--- Begin Material for this exercise ---

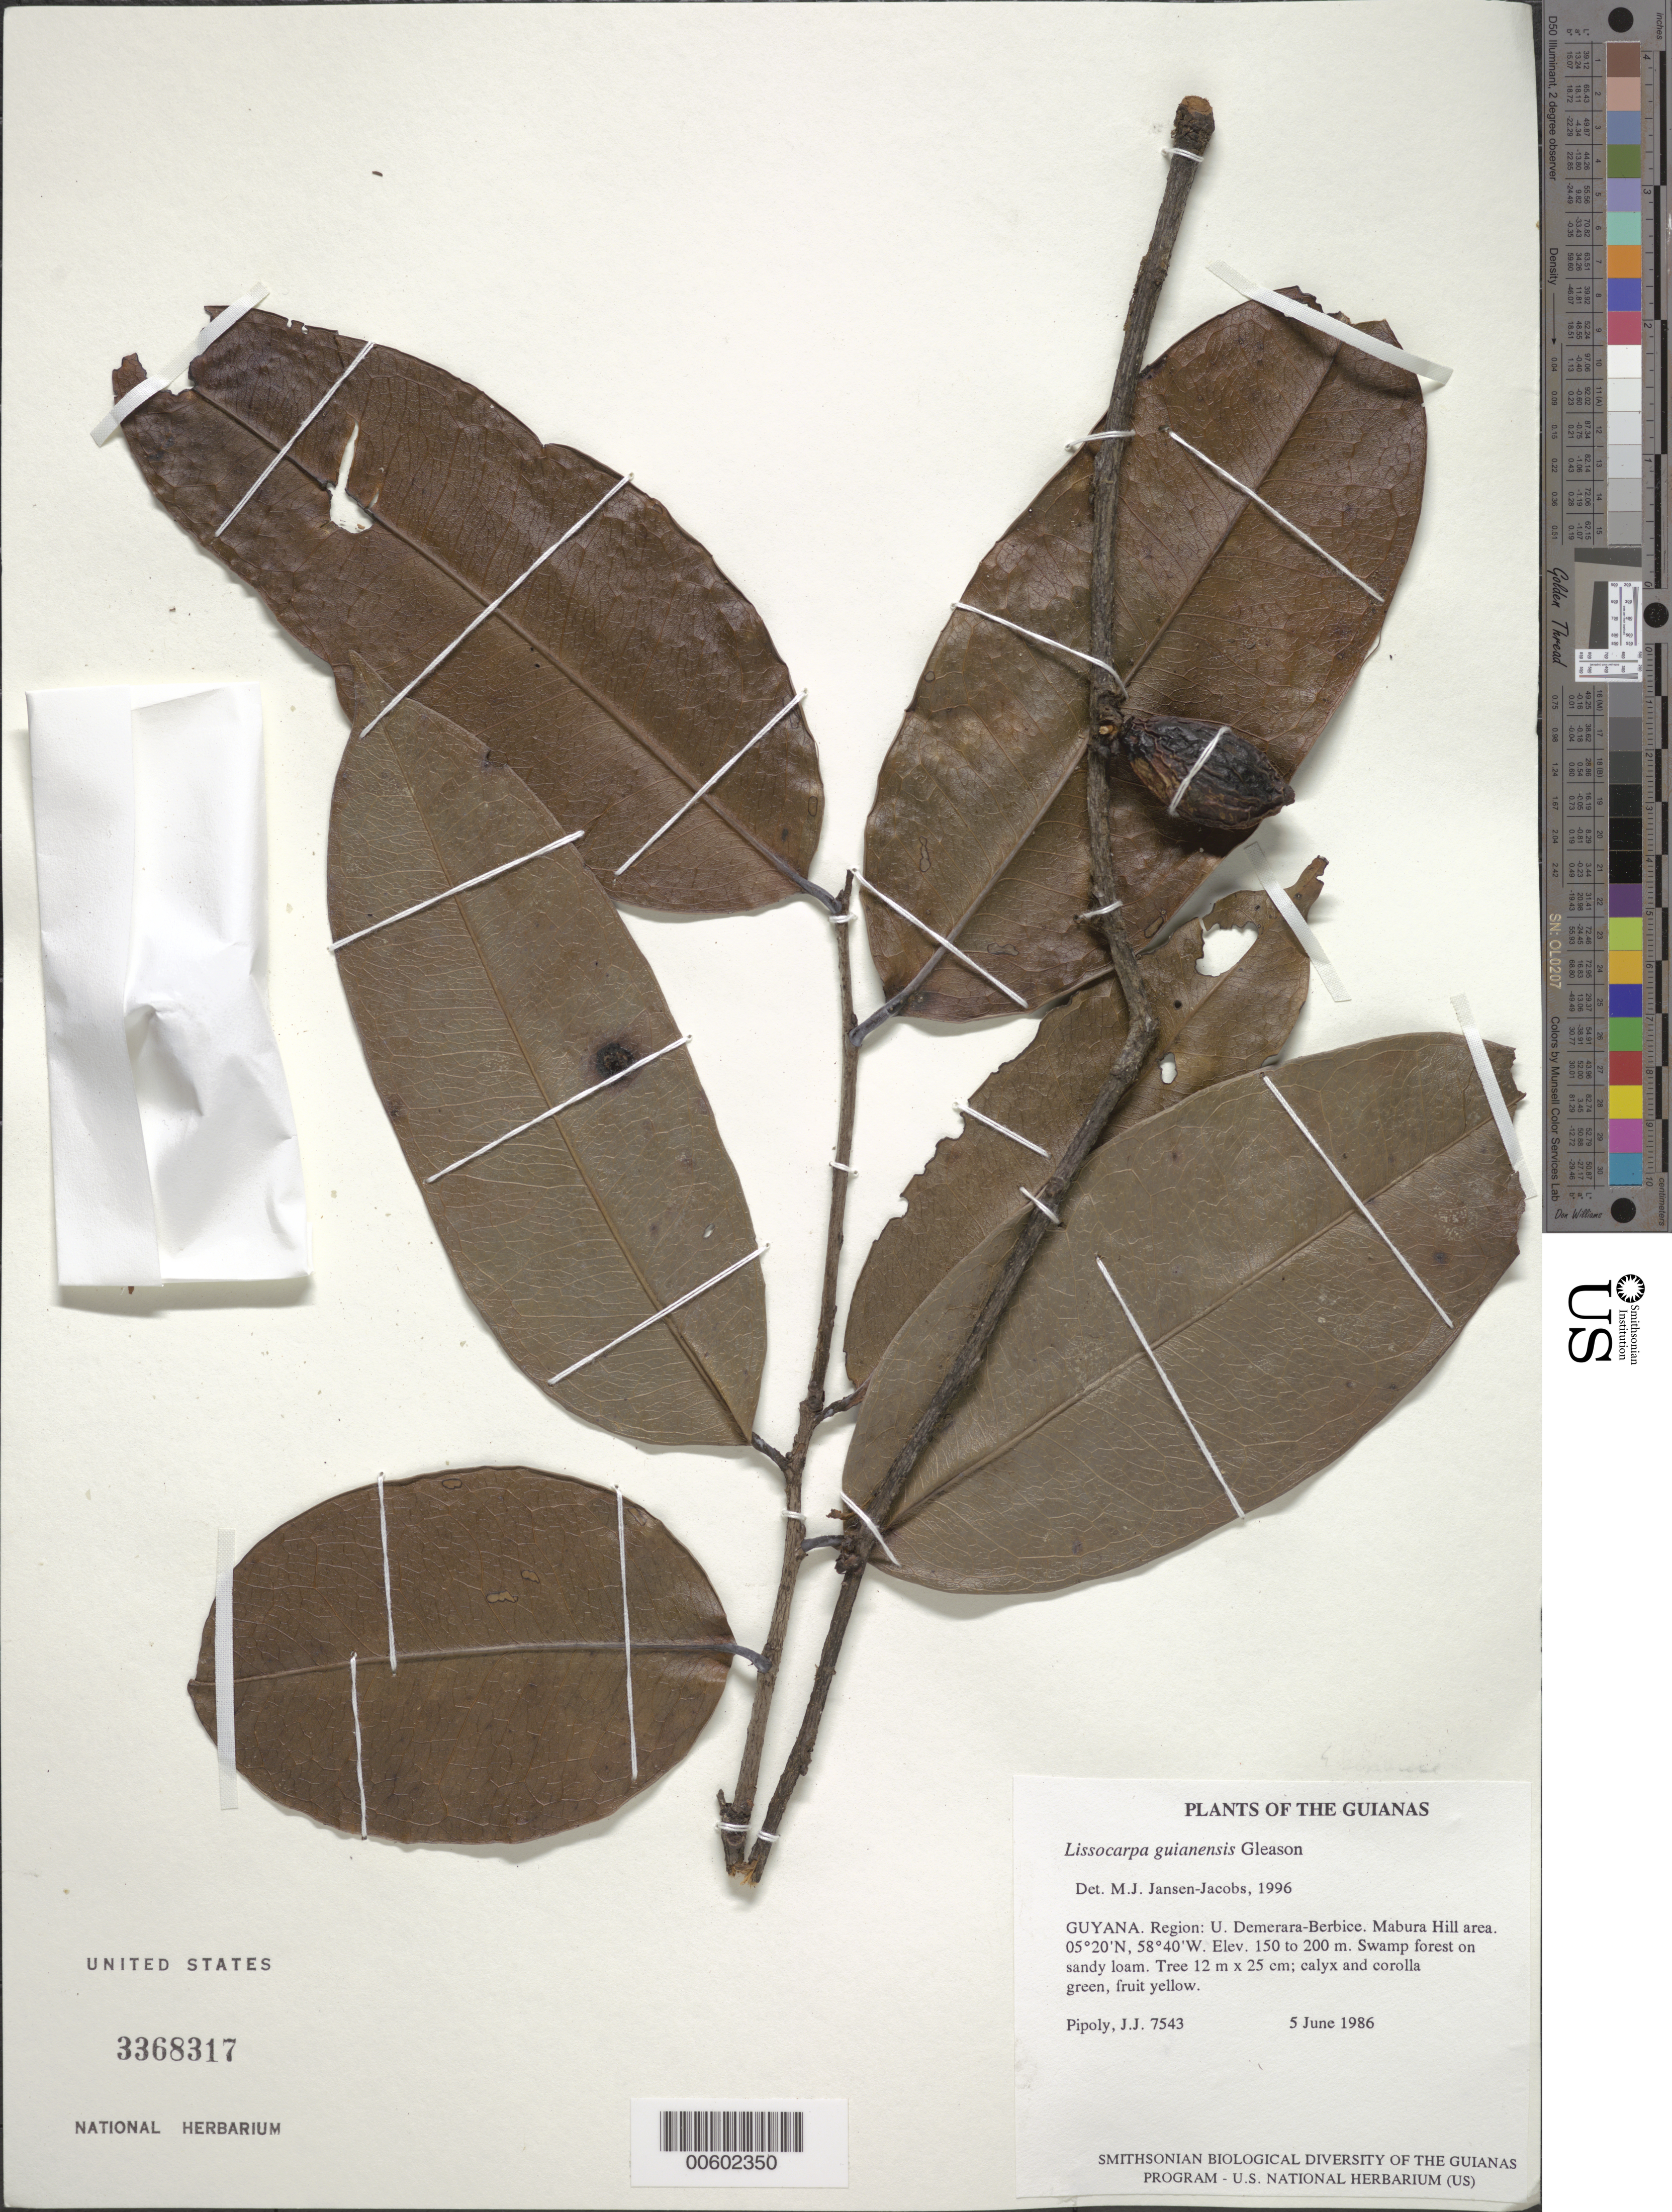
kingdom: Plantae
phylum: Tracheophyta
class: Magnoliopsida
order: Ericales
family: Ebenaceae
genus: Lissocarpa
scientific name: Lissocarpa guianensis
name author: Gleason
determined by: Jansen-Jacobs, M. J., (U), Nationaal Herbarium Nederland, Utrecht University branch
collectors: J. J. Pipoly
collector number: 7543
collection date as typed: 5 June 1986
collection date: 1986-06-05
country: Guyana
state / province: U. Demerara-Berbice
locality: Mabura Hill area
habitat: Swamp forest on sandy loam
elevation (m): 150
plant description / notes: Cited by B. Wallnöfer in Ann. Naturhist Mus. Wien, B 105: 540. 2004.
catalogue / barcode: US 3368317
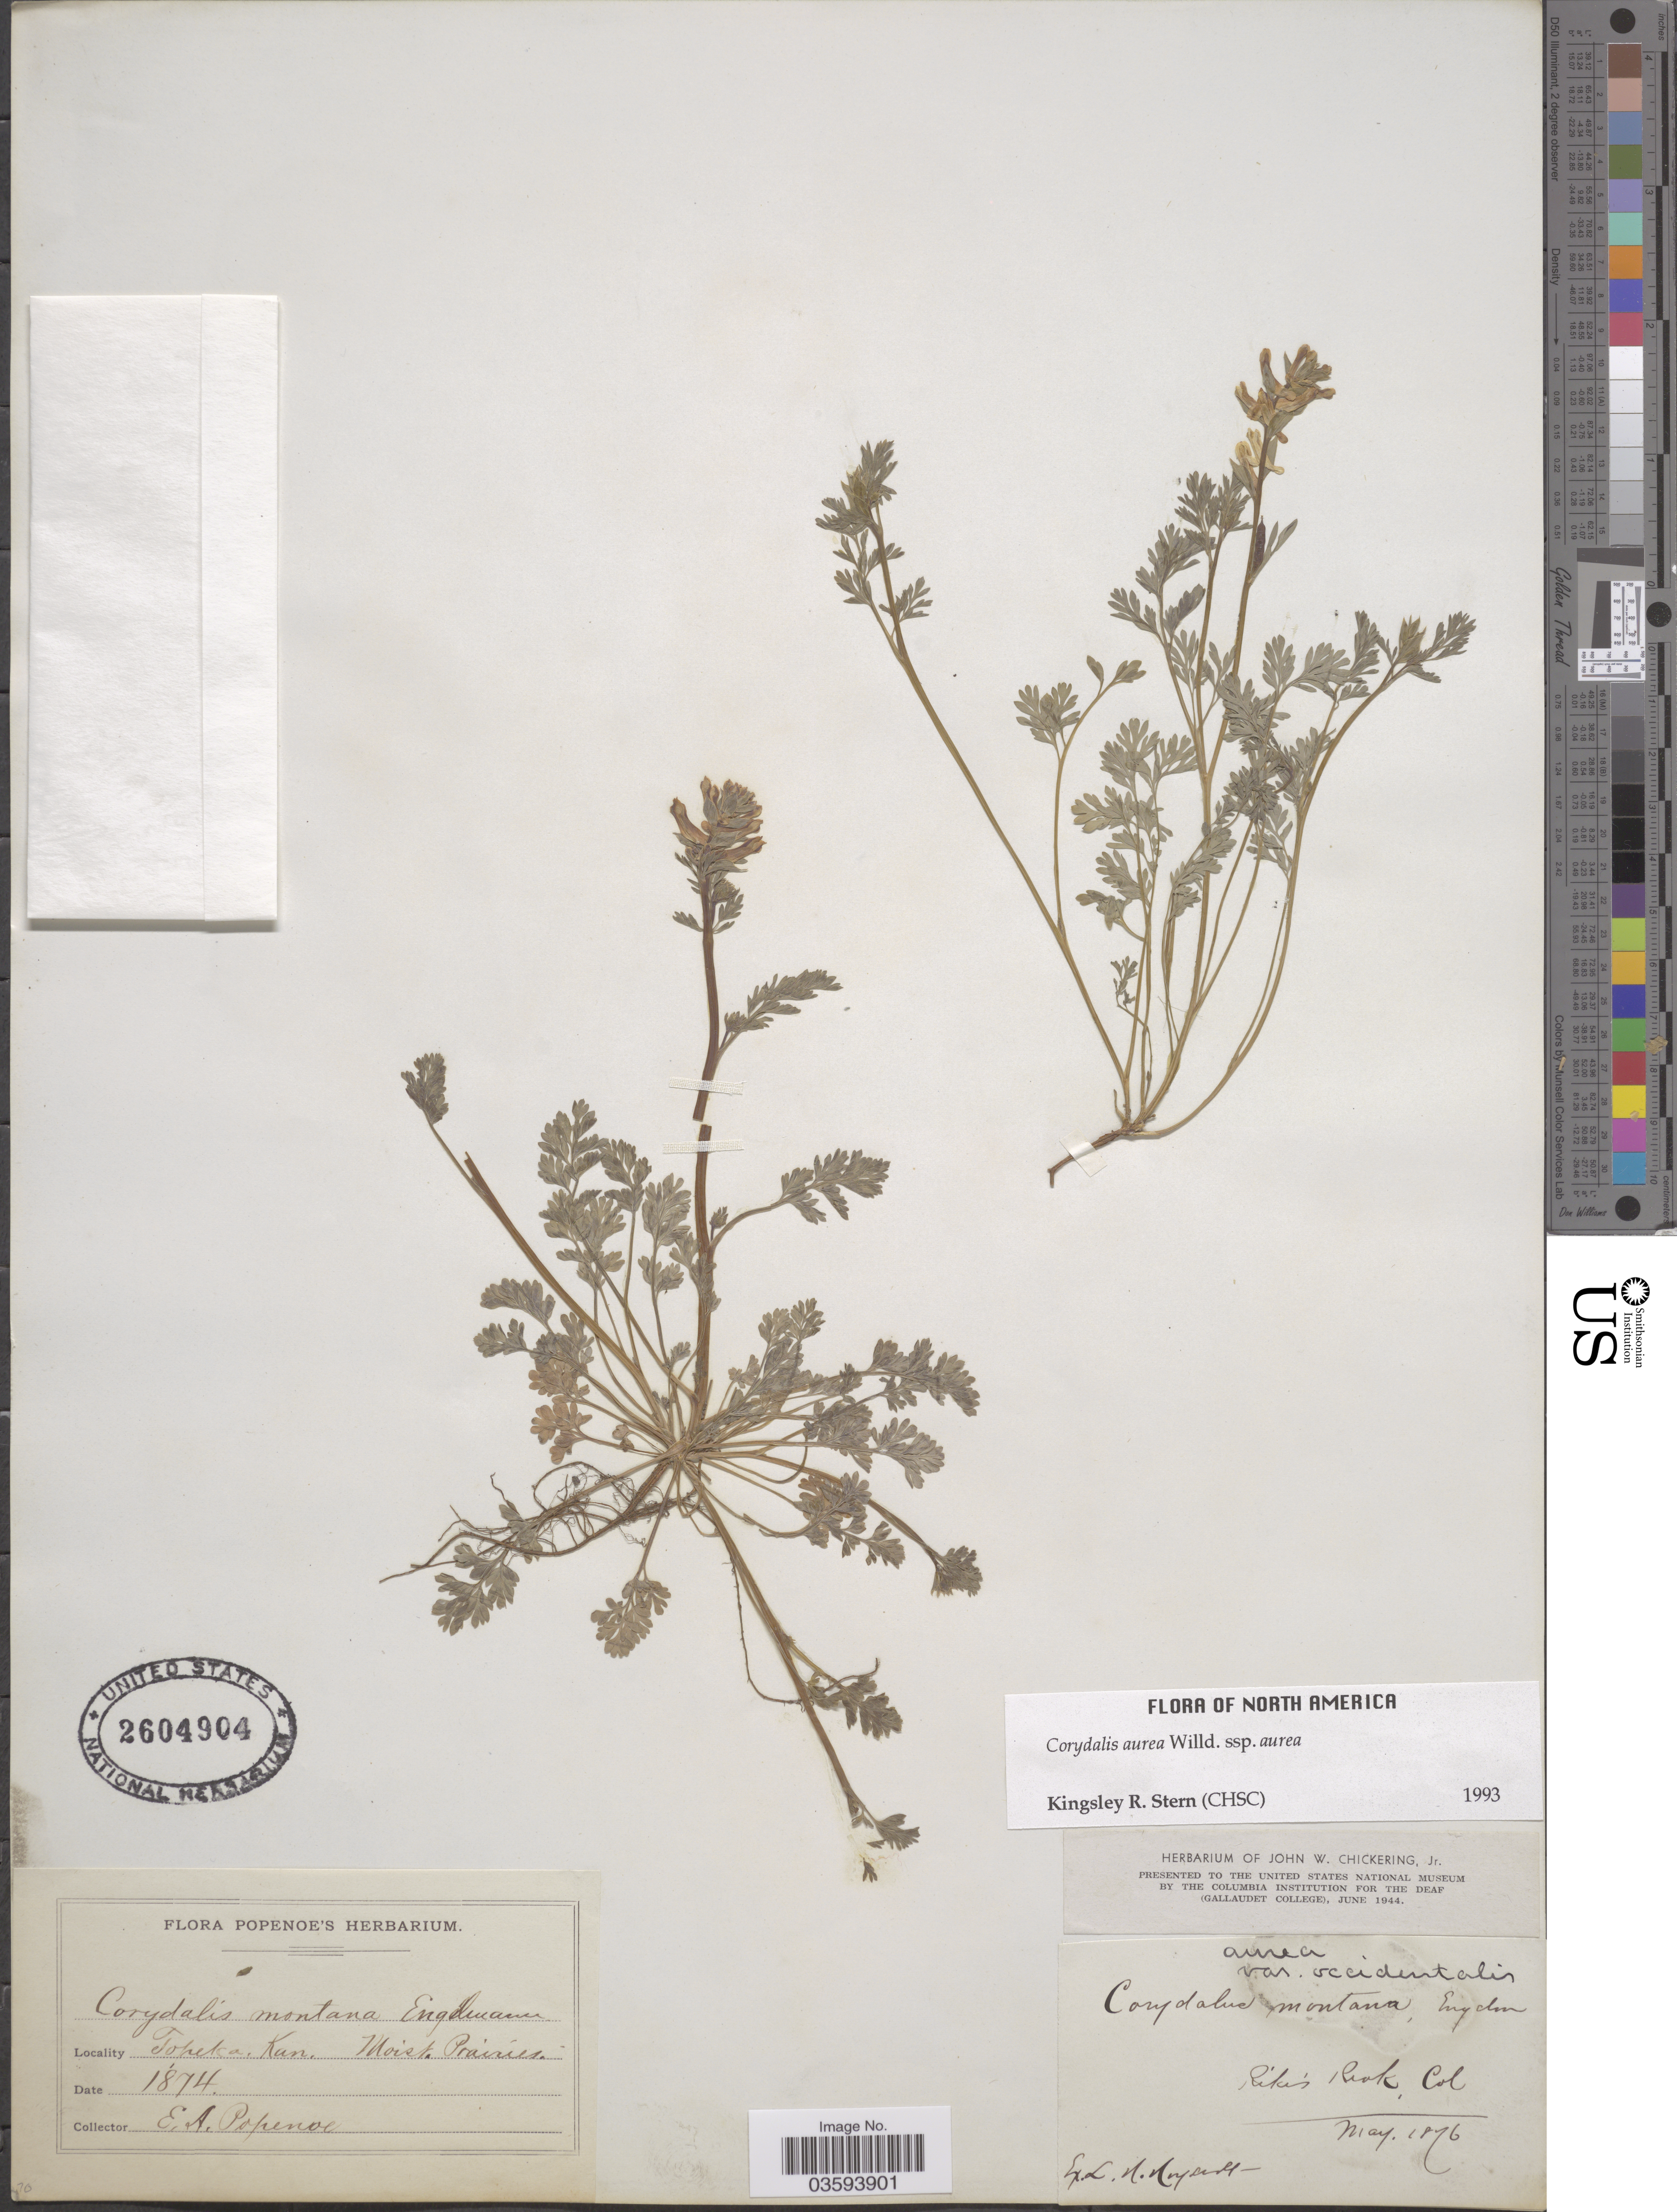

--- End Material for this exercise ---

## Task instructions:
Rename "habitat" to "environment" and write out the lines above with every other detail unchanged. Leave the pictures out.

## Worked answer:
kingdom: Plantae
phylum: Tracheophyta
class: Magnoliopsida
order: Ericales
family: Ebenaceae
genus: Lissocarpa
scientific name: Lissocarpa guianensis
name author: Gleason
determined by: Jansen-Jacobs, M. J., (U), Nationaal Herbarium Nederland, Utrecht University branch
collectors: J. J. Pipoly
collector number: 7543
collection date as typed: 5 June 1986
collection date: 1986-06-05
country: Guyana
state / province: U. Demerara-Berbice
locality: Mabura Hill area
environment: Swamp forest on sandy loam
elevation (m): 150
plant description / notes: Cited by B. Wallnöfer in Ann. Naturhist Mus. Wien, B 105: 540. 2004.
catalogue / barcode: US 3368317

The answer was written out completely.